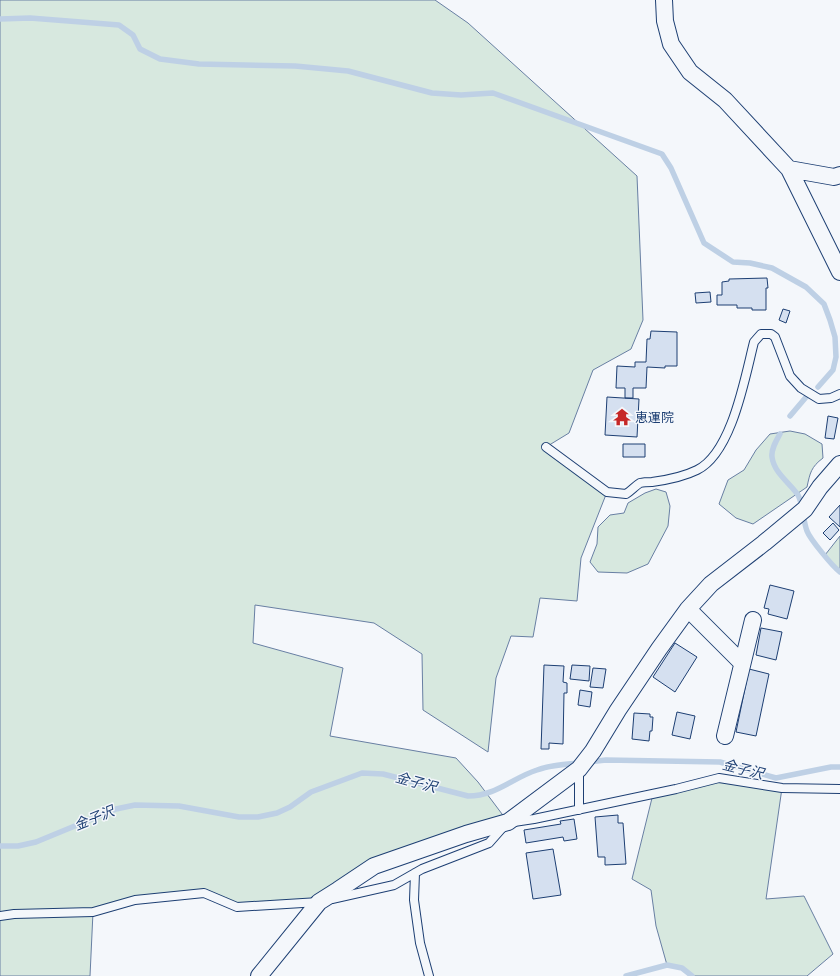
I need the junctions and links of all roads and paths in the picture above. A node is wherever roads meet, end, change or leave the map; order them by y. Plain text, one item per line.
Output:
1 (664, 0) edge
2 (789, 169) junction
3 (840, 175) edge
4 (840, 272) edge
5 (840, 394) edge
6 (546, 447) dead end
7 (840, 464) edge
8 (688, 609) junction
9 (753, 620) dead end
10 (742, 663) junction
11 (725, 736) dead end
12 (579, 769) junction
13 (840, 789) edge
14 (579, 810) junction
15 (508, 822) junction
16 (415, 873) junction
17 (320, 902) junction
18 (0, 916) edge
19 (259, 976) edge
20 (428, 976) edge

1 - 2 street
2 - 3 street
2 - 4 street
5 - 6 lane
7 - 8 street
8 - 10 street
8 - 12 street
9 - 10 street
10 - 11 street
12 - 14 lane
12 - 15 street
13 - 14 lane
14 - 15 lane
15 - 16 lane
15 - 17 street
16 - 17 lane
16 - 20 lane
17 - 18 lane
17 - 19 street

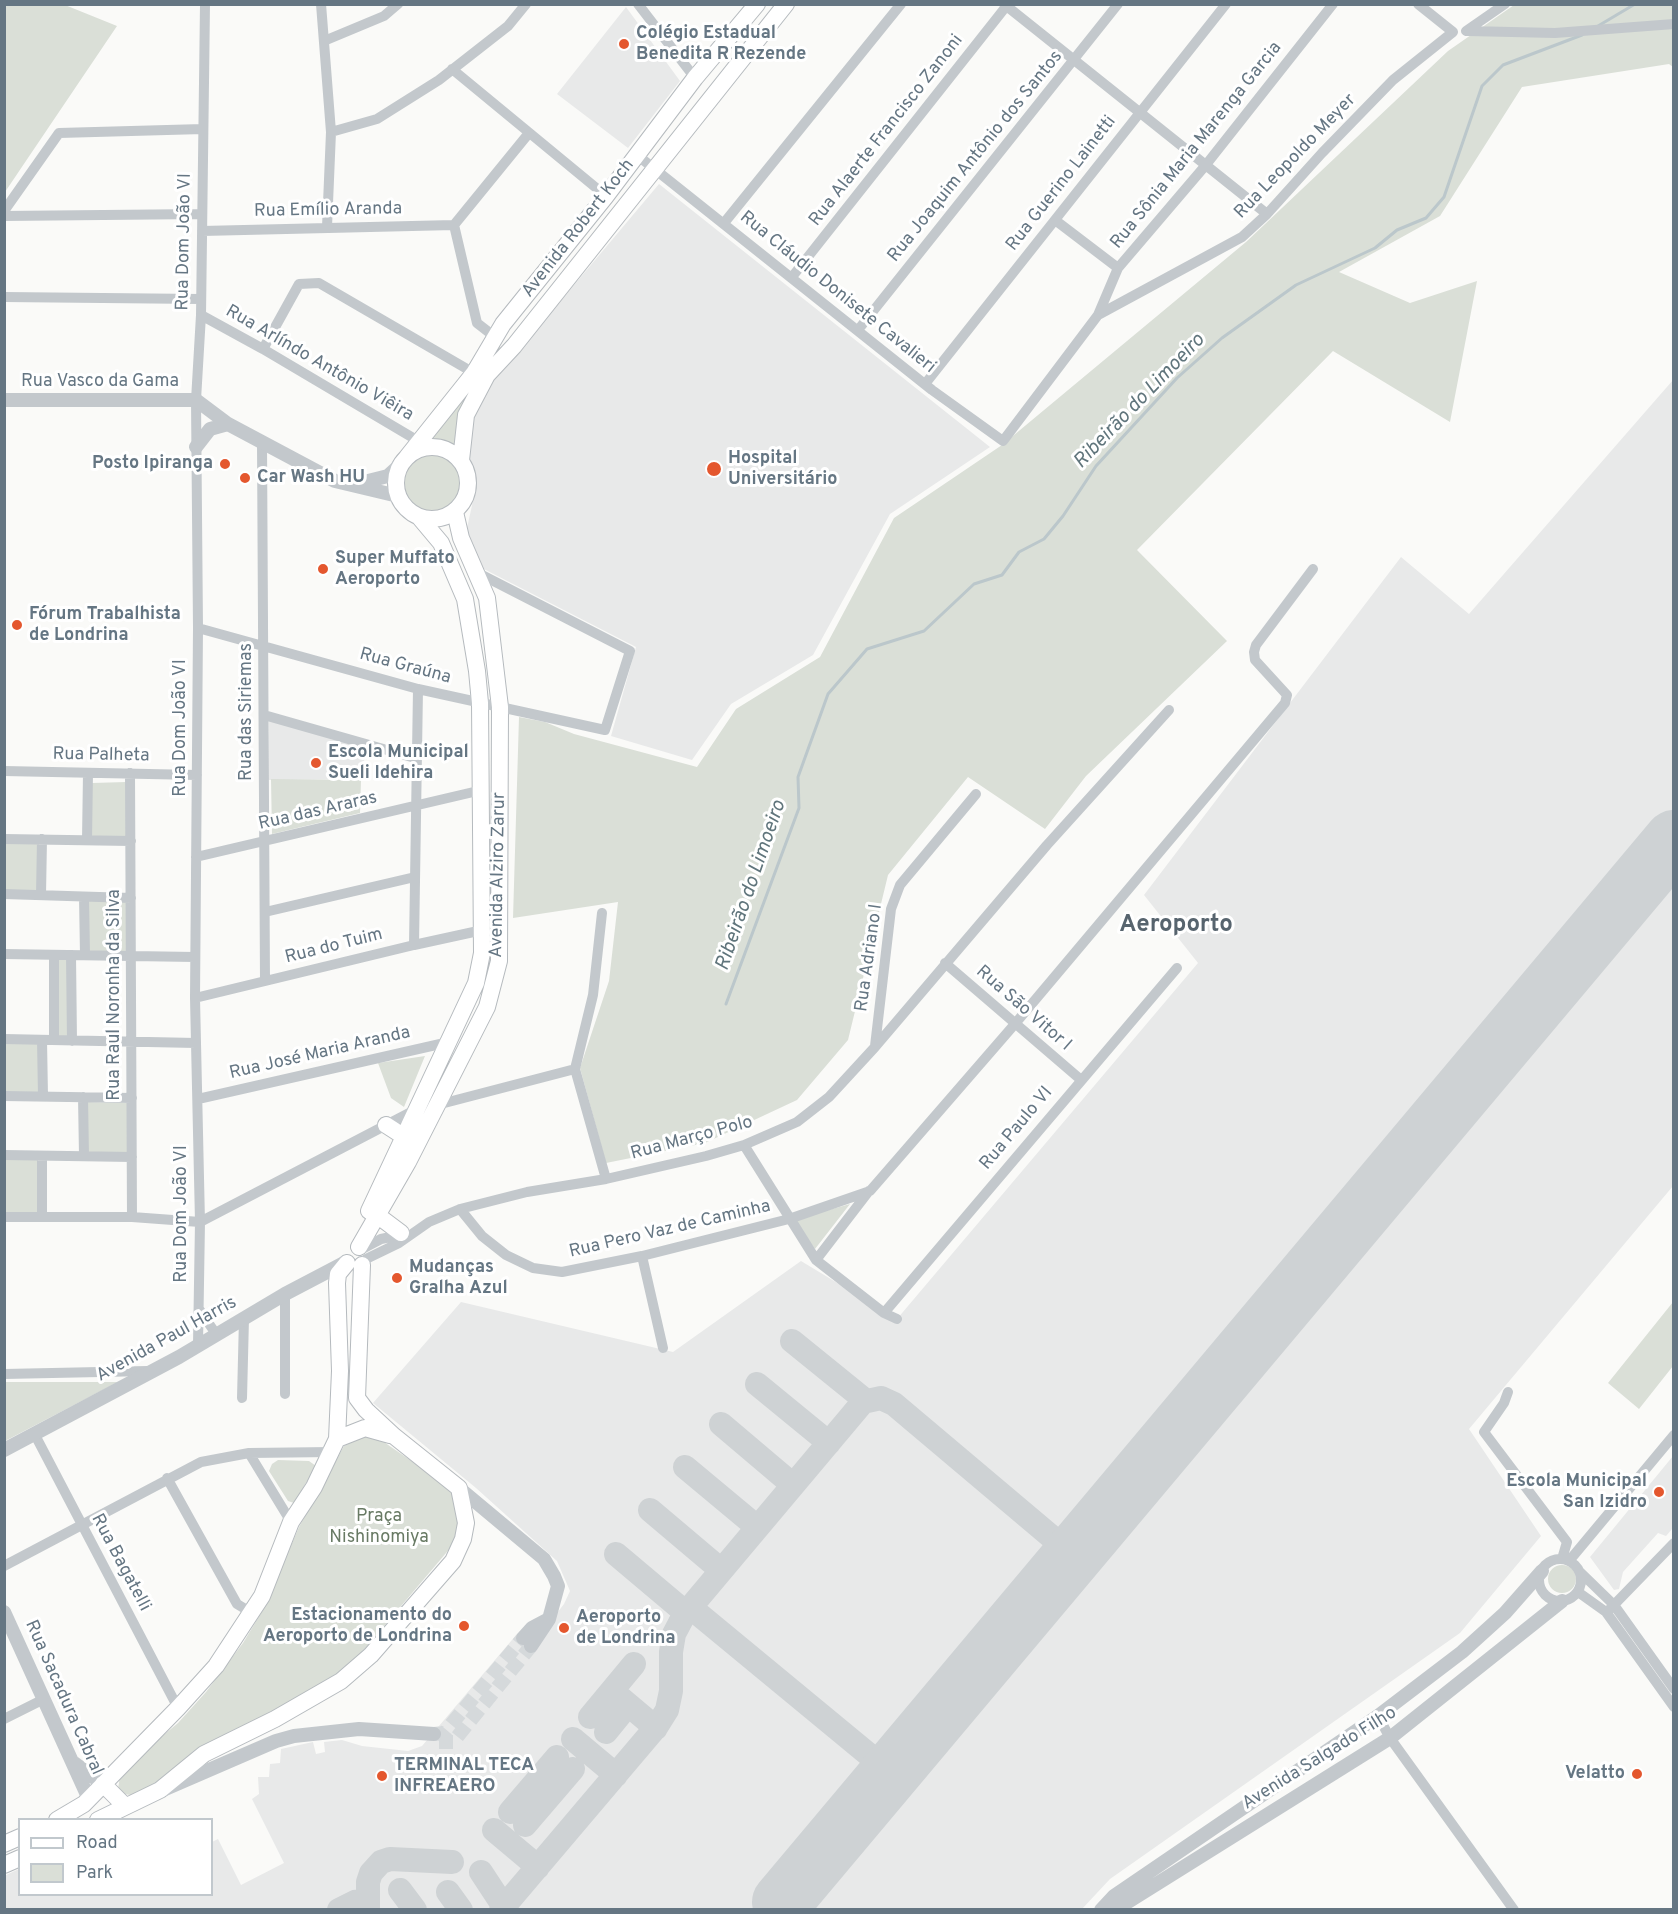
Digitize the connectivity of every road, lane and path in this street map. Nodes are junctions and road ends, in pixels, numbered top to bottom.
1 (205, 4) edge
2 (321, 4) edge
3 (398, 4) edge
4 (526, 4) edge
5 (757, 4) edge
6 (786, 4) edge
7 (900, 4) edge
8 (1118, 4) edge
9 (1226, 4) edge
10 (1333, 4) edge
11 (1418, 4) edge
12 (1505, 4) edge
13 (1006, 5) edge
14 (641, 6) edge
15 (1674, 24) edge
16 (1468, 31) junction
17 (1453, 32) junction
18 (324, 41) junction
19 (1074, 61) junction
20 (452, 69) junction
21 (695, 78) junction
22 (1139, 113) junction
23 (203, 129) junction
24 (331, 132) junction
25 (529, 133) junction
26 (637, 155) junction
27 (1205, 166) junction
28 (654, 168) junction
29 (606, 196) junction
30 (4, 214) edge
31 (202, 214) junction
32 (1267, 214) junction
33 (1054, 220) junction
34 (724, 224) junction
35 (454, 225) junction
36 (327, 227) junction
37 (202, 231) junction
38 (1118, 268) junction
39 (792, 278) junction
40 (4, 297) edge
41 (201, 299) junction
42 (201, 315) junction
43 (1098, 315) junction
44 (858, 330) junction
45 (499, 331) junction
46 (517, 341) junction
47 (263, 349) junction
48 (474, 373) junction
49 (925, 384) junction
50 (4, 400) edge
51 (196, 400) junction
52 (228, 424) junction
53 (1003, 441) joint
54 (420, 442) junction
55 (262, 443) junction
56 (196, 447) junction
57 (461, 460) junction
58 (403, 461) junction
59 (349, 485) junction
60 (398, 496) junction
61 (455, 512) junction
62 (420, 518) junction
63 (1312, 569) dead end
64 (477, 572) junction
65 (198, 628) junction
66 (264, 646) junction
67 (418, 689) junction
68 (480, 703) junction
69 (500, 707) junction
70 (1169, 710) dead end
71 (264, 715) junction
72 (415, 758) junction
73 (4, 771) edge
74 (88, 773) junction
75 (130, 773) junction
76 (197, 775) junction
77 (482, 790) junction
78 (976, 794) dead end
79 (416, 806) junction
80 (4, 839) edge
81 (42, 839) junction
82 (87, 840) junction
83 (130, 841) junction
84 (265, 841) junction
85 (196, 857) junction
86 (415, 877) junction
87 (4, 894) edge
88 (41, 895) junction
89 (84, 897) junction
90 (131, 898) junction
91 (265, 912) junction
92 (602, 913) dead end
93 (501, 926) junction
94 (482, 932) junction
95 (414, 945) junction
96 (4, 954) edge
97 (54, 955) junction
98 (71, 955) junction
99 (85, 955) junction
100 (131, 956) junction
101 (195, 957) junction
102 (945, 963) junction
103 (1177, 968) dead end
104 (265, 981) junction
105 (195, 998) junction
106 (1014, 1025) junction
107 (4, 1039) edge
108 (48, 1040) junction
109 (72, 1041) junction
110 (132, 1042) junction
111 (449, 1042) junction
112 (196, 1043) junction
113 (875, 1047) junction
114 (576, 1069) junction
115 (1080, 1079) junction
116 (4, 1096) edge
117 (43, 1096) junction
118 (83, 1097) junction
119 (132, 1098) junction
120 (198, 1099) junction
121 (436, 1106) junction
122 (416, 1110) junction
123 (386, 1125) junction
124 (403, 1136) junction
125 (744, 1145) junction
126 (4, 1155) edge
127 (42, 1156) junction
128 (84, 1156) junction
129 (132, 1157) junction
130 (606, 1179) junction
131 (870, 1191) junction
132 (460, 1209) junction
133 (377, 1215) junction
134 (132, 1216) junction
135 (42, 1217) junction
136 (4, 1218) edge
137 (789, 1219) junction
138 (200, 1222) junction
139 (405, 1233) junction
140 (356, 1256) junction
141 (642, 1256) junction
142 (816, 1260) junction
143 (285, 1294) junction
144 (198, 1308) junction
145 (884, 1313) junction
146 (244, 1318) junction
147 (897, 1319) dead end
148 (216, 1334) junction
149 (198, 1344) junction
150 (663, 1348) dead end
151 (148, 1371) junction
152 (349, 1371) junction
153 (4, 1374) edge
154 (1508, 1392) dead end
155 (285, 1394) dead end
156 (242, 1398) dead end
157 (34, 1433) junction
158 (1674, 1435) edge
159 (394, 1436) junction
160 (334, 1446) junction
161 (4, 1449) edge
162 (249, 1453) junction
163 (167, 1478) junction
164 (459, 1488) junction
165 (291, 1522) junction
166 (82, 1526) junction
167 (1674, 1543) edge
168 (1566, 1560) junction
169 (4, 1566) edge
170 (1542, 1571) junction
171 (1580, 1571) junction
172 (1578, 1592) junction
173 (1562, 1601) junction
174 (1610, 1609) junction
175 (4, 1612) edge
176 (252, 1613) junction
177 (527, 1642) tunnel mouth
178 (1674, 1689) edge
179 (44, 1699) junction
180 (1672, 1701) edge
181 (178, 1708) junction
182 (1378, 1716) junction
183 (4, 1719) edge
184 (436, 1738) tunnel mouth
185 (1390, 1738) junction
186 (72, 1762) junction
187 (103, 1784) junction
188 (160, 1790) junction
189 (125, 1806) junction
190 (86, 1808) edge
191 (62, 1818) edge
192 (102, 1818) edge
193 (18, 1839) edge
194 (4, 1845) edge
195 (18, 1859) edge
196 (4, 1865) edge
197 (1118, 1905) edge
198 (1101, 1910) edge
199 (1514, 1910) edge

1 - 23 street, Rua Dom João VI
2 - 18 street
3 - 18 street
4 - 20 street
5 - 21 main road, Avenida Robert Koch
6 - 28 main road, Avenida Robert Koch
7 - 34 street
8 - 19 street, Rua Joaquim Antônio dos Santos
9 - 22 street, Rua Guerino Lainetti
10 - 27 street, Rua Sônia Maria Marenga Garcia
11 - 17 street
12 - 16 street
13 - 19 street
13 - 39 street, Rua Alaerte Francisco Zanoni
14 - 21 street
15 - 16 street
16 - 17 street
17 - 32 street, Rua Leopoldo Meyer
18 - 24 street
19 - 22 street
19 - 44 street, Rua Joaquim Antônio dos Santos
20 - 24 street
20 - 25 street
21 - 26 main road, Avenida Robert Koch
22 - 27 street
22 - 33 street, Rua Guerino Lainetti
23 - 30 street
23 - 31 street, Rua Dom João VI
24 - 36 street
25 - 29 street
25 - 35 street
26 - 28 street, Rua Cláudio Donisete Cavalieri
26 - 29 main road, Avenida Robert Koch
27 - 32 street
27 - 38 street, Rua Sônia Maria Marenga Garcia
28 - 34 street, Rua Cláudio Donisete Cavalieri
28 - 46 main road, Avenida Robert Koch
29 - 45 main road, Avenida Robert Koch
30 - 31 street
31 - 37 street, Rua Dom João VI
32 - 43 street, Rua Leopoldo Meyer
33 - 38 street
33 - 49 street, Rua Guerino Lainetti
34 - 39 street, Rua Cláudio Donisete Cavalieri
35 - 36 street, Rua Emílio Aranda
35 - 45 street
36 - 37 street, Rua Emílio Aranda
37 - 41 street, Rua Dom João VI
38 - 43 street, Rua Sônia Maria Marenga Garcia
39 - 44 street, Rua Cláudio Donisete Cavalieri
40 - 41 street
41 - 42 street, Rua Dom João VI
42 - 47 street, Rua Arlíndo Antônio Viêira
42 - 51 street, Rua Dom João VI
43 - 53 street, Rua Leopoldo Meyer
44 - 49 street, Rua Cláudio Donisete Cavalieri
45 - 46 main road
45 - 48 main road, Avenida Robert Koch
46 - 57 main road, Avenida Robert Koch
47 - 48 street
47 - 54 street, Rua Arlíndo Antônio Viêira
48 - 54 main road, Avenida Robert Koch
49 - 53 street, Rua Cláudio Donisete Cavalieri
50 - 51 street, Rua Vasco da Gama
51 - 52 street
51 - 56 street, Rua Dom João VI
52 - 55 street
52 - 56 street
54 - 58 main road, Avenida Robert Koch
55 - 59 street
55 - 66 street, Rua das Siriemas
56 - 65 street, Rua Dom João VI
57 - 58 main road
57 - 61 main road
58 - 59 street, Avenida Robert Koch
58 - 60 main road
59 - 60 street
60 - 62 main road
61 - 62 main road
61 - 64 main road, Avenida Alziro Zarur
62 - 68 main road, Avenida Alziro Zarur
63 - 106 street, Rua Pero Vaz de Caminha
64 - 69 main road, Avenida Alziro Zarur
64 - 69 street, Rua Graúna
65 - 66 street, Rua Graúna
65 - 76 street, Rua Dom João VI
66 - 67 street, Rua Graúna
66 - 71 street, Rua das Siriemas
67 - 68 street, Rua Graúna
67 - 72 street
68 - 69 street, Rua Graúna
68 - 77 main road, Avenida Alziro Zarur
69 - 93 main road, Avenida Alziro Zarur
70 - 102 street, Rua Março Polo
71 - 72 street
71 - 84 street, Rua das Siriemas
72 - 79 street
73 - 74 street, Rua Palheta
74 - 75 street, Rua Palheta
74 - 82 street
75 - 76 street, Rua Palheta
75 - 83 street, Rua Raul Noronha da Silva
76 - 85 street, Rua Dom João VI
77 - 79 street, Rua das Araras
77 - 94 main road, Avenida Alziro Zarur
78 - 113 street, Rua Adriano I
79 - 84 street, Rua das Araras
79 - 86 street
80 - 81 street
81 - 82 street
81 - 88 street
82 - 83 street
83 - 90 street, Rua Raul Noronha da Silva
84 - 85 street, Rua das Araras
84 - 91 street, Rua das Siriemas
85 - 101 street, Rua Dom João VI
86 - 91 street
86 - 95 street
87 - 88 street
88 - 89 street
89 - 90 street
89 - 99 street
90 - 100 street, Rua Raul Noronha da Silva
91 - 104 street, Rua das Siriemas
92 - 114 street
93 - 94 street, Rua do Tuim
93 - 121 main road, Avenida Alziro Zarur
94 - 95 street, Rua do Tuim
94 - 111 main road, Avenida Alziro Zarur
95 - 104 street, Rua do Tuim
96 - 97 street
97 - 98 street
97 - 108 street
98 - 99 street
98 - 109 street
99 - 100 street
100 - 101 street
100 - 110 street, Rua Raul Noronha da Silva
101 - 105 street, Rua Dom João VI
102 - 106 street, Rua São Vitor I
102 - 113 street, Rua Março Polo
103 - 115 street, Rua Paulo VI
104 - 105 street, Rua do Tuim
105 - 112 street, Rua Dom João VI
106 - 115 street, Rua São Vitor I
106 - 131 street, Rua Pero Vaz de Caminha
107 - 108 street
108 - 109 street
108 - 117 street
109 - 110 street
110 - 112 street
110 - 119 street, Rua Raul Noronha da Silva
111 - 120 street, Rua José Maria Aranda
111 - 122 main road, Avenida Alziro Zarur
112 - 120 street, Rua Dom João VI
113 - 125 street, Rua Março Polo
114 - 121 street
114 - 130 street
115 - 145 street, Rua Paulo VI
116 - 117 street
117 - 118 street
118 - 119 street
118 - 128 street
119 - 129 street, Rua Raul Noronha da Silva
120 - 138 street, Rua Dom João VI
121 - 122 street
121 - 133 main road, Avenida Alziro Zarur
122 - 123 street
122 - 124 main road, Avenida Alziro Zarur
123 - 124 main road
123 - 138 street
124 - 140 main road, Avenida Alziro Zarur
125 - 130 street, Rua Março Polo
125 - 137 street
126 - 127 street
127 - 128 street
127 - 135 street
128 - 129 street
129 - 134 street, Rua Raul Noronha da Silva
130 - 132 street, Rua Março Polo
131 - 137 street, Rua Pero Vaz de Caminha
131 - 142 street, Rua Pero Vaz de Caminha
132 - 139 street, Rua Março Polo
132 - 141 street, Rua Pero Vaz de Caminha
133 - 139 main road
133 - 140 main road, Avenida Alziro Zarur
134 - 135 street
134 - 138 street
135 - 136 street
137 - 141 street, Rua Pero Vaz de Caminha
137 - 142 street
138 - 144 street, Rua Dom João VI
139 - 140 street, Rua Março Polo
140 - 143 street, Avenida Paul Harris
140 - 152 main road
141 - 150 street
142 - 145 street
143 - 146 street, Avenida Paul Harris
143 - 155 street
144 - 148 street, Rua Dom João VI
144 - 149 street, Rua Dom João VI
145 - 147 street
146 - 148 street, Avenida Paul Harris
146 - 156 street
148 - 149 street, Avenida Paul Harris
149 - 151 street, Avenida Paul Harris
151 - 153 street
151 - 157 street, Avenida Paul Harris
152 - 159 main road
152 - 160 main road
154 - 168 street
157 - 161 street, Avenida Paul Harris
157 - 166 street, Rua Bagatelli
158 - 168 street
159 - 160 main road
159 - 164 main road
160 - 162 street
160 - 165 main road
162 - 163 street
162 - 165 street
163 - 166 street
163 - 176 street
164 - 177 street
164 - 188 main road
165 - 176 main road
166 - 169 street
166 - 181 street, Rua Bagatelli
167 - 174 street
168 - 170 street
168 - 171 street
170 - 173 street
170 - 182 street, Avenida Salgado Filho
171 - 172 street
171 - 174 street
172 - 173 street
172 - 174 street
173 - 185 street, Avenida Salgado Filho
174 - 178 street
174 - 180 street
175 - 179 street, Rua Sacadura Cabral
176 - 181 main road
179 - 183 street
179 - 186 street, Rua Sacadura Cabral
181 - 187 main road
182 - 185 street
182 - 197 street, Avenida Salgado Filho
184 - 188 street
185 - 197 street, Avenida Salgado Filho
185 - 199 street
186 - 187 street
186 - 190 street, Rua Sacadura Cabral
187 - 189 main road
187 - 190 main road
188 - 189 main road
189 - 192 main road
190 - 191 main road
193 - 194 main road
195 - 196 main road
197 - 198 street, Avenida Salgado Filho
☆ ☆ ☆ ☆
WHAT TO WORK ON: Which lines above contain the word "Antônio"? Copy each one.

TASK SOLUTION:
8 - 19 street, Rua Joaquim Antônio dos Santos
19 - 44 street, Rua Joaquim Antônio dos Santos
42 - 47 street, Rua Arlíndo Antônio Viêira
47 - 54 street, Rua Arlíndo Antônio Viêira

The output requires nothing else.